Reproduce the text from every one of the rows below line for line, with no changes. Leave the pictures out.

DATASET CONTENT:
________________________________________
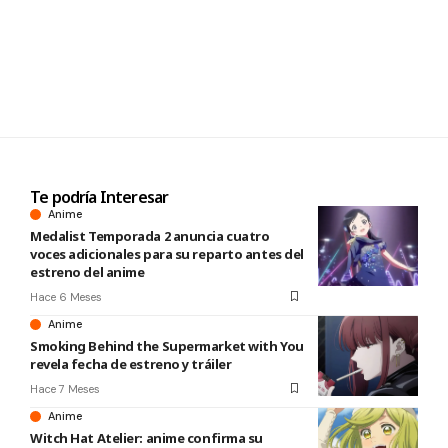
Te podría Interesar
Anime
Medalist Temporada 2 anuncia cuatro
voces adicionales para su reparto antes del
estreno del anime
Hace 6 Meses
Anime
Smoking Behind the Supermarket with You
revela fecha de estreno y tráiler
Hace 7 Meses
Anime
Witch Hat Atelier: anime confirma su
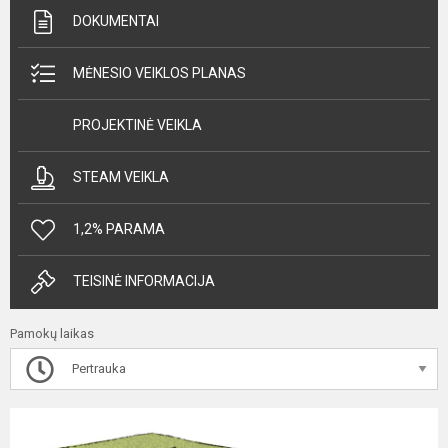
DOKUMENTAI
MĖNESIO VEIKLOS PLANAS
PROJEKTINĖ VEIKLA
STEAM VEIKLA
1,2% PARAMA
TEISINĖ INFORMACIJA
Pamokų laikas
Pertrauka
________________________________________
TASK ANSWER:
Te podría Interesar
Anime
Medalist Temporada 2 anuncia cuatro
voces adicionales para su reparto antes del
estreno del anime
Hace 6 Meses
Anime
Smoking Behind the Supermarket with You
revela fecha de estreno y tráiler
Hace 7 Meses
Anime
Witch Hat Atelier: anime confirma su
DOKUMENTAI
MĖNESIO VEIKLOS PLANAS
PROJEKTINĖ VEIKLA
STEAM VEIKLA
1,2% PARAMA
TEISINĖ INFORMACIJA
Pamokų laikas
Pertrauka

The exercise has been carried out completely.